I spent today at a “conference” called NI Days, which was really just a day long pitch by National Instruments about their LabView software. It was however quite interesting, the two parts which caught my attention where the “graphical programming” and the “dll importer”.
The graphical programming worked by creating graphical boxes (which represent functions) and then wiring input and output together. The system looked like a very good for doing parallel and concurrent systems.
The problem with our current programming languages, like Python is that it doesn’t scale well, both in performance and code development time, to multiple processor and concurrent systems. Things like stackless and greenlets are attempts to make this much easier.
The problem with these “solutions” is that when using their system is then very hard to visualise where data is going and what critical paths exist (IE Where the system will block waiting for data). Graphical Programming would have a real advantage in this area. In the world of human resource scheduling, visualisation processes have long been used in the form of Gantt charts (or Gnat chart as my brain keeps making me type).
Another problem with these systems is they are based around message passing. When you want to move around and process large blocks of continuous data (such as when you are doing Software Defined Radio – which would otherwise fit perfectly into the blocked based concurrent systems) this sucks. The main reason the systems are based around message passing is because it gets rid of the problem of locks. Locking is the cause of most headaches in concurrent systems and involves horrible corner cases like “thread a has lock alpha and wants lock beta but thread b has lock beta and wants lock alpha”. By having data “flow” out of one system into another via a queue like structure (probably a circular queue for most systems) means many of these locking problems go away (as a queue is inherently lock safe).

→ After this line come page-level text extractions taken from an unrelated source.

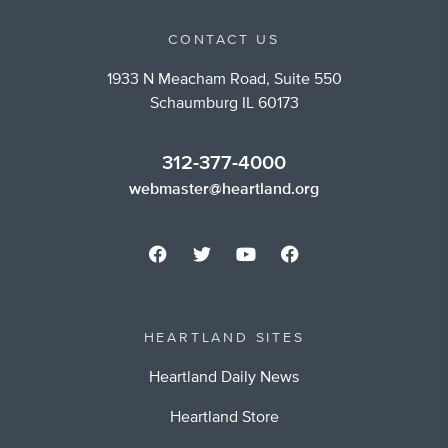
CONTACT US
1933 N Meacham Road, Suite 550
Schaumburg IL 60173
312-377-4000
webmaster@heartland.org
HEARTLAND SITES
Heartland Daily News
Heartland Store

The other thing which caught my eye was the “dll importer” which look suspiciously like how the ctypes code generator works. The importer uses the C header file to figure out how to call C code in a DLL. It then “automagically” creates the graphical elements which you then places and wire like anything else in LabView.
I think you could easily build a basic graphical programming language very quickly using some type of existing canvas (maybe Dia, Inkscape or wxFloatCanvas). It’s then just a matter of doing a ctypes (which uses FFI and gcc-xml) like system to automatically generate the graphical elements for currently existing code. You would probably want to output run on something like the Erlang VM (Erlang is a cool language with a syntax designed by retarded monkeys) so you have access to microthreads. The result would be something which should be easy to use, scales well and already has a huge amount of code which can be used.
Actual implementation is left up to the reader as I just don’t have the time to do it :/. I need to concentrate on Thousand Parsec, I may come back to it at some later date, but I doubt it. If you do end up doing something – please send me a line.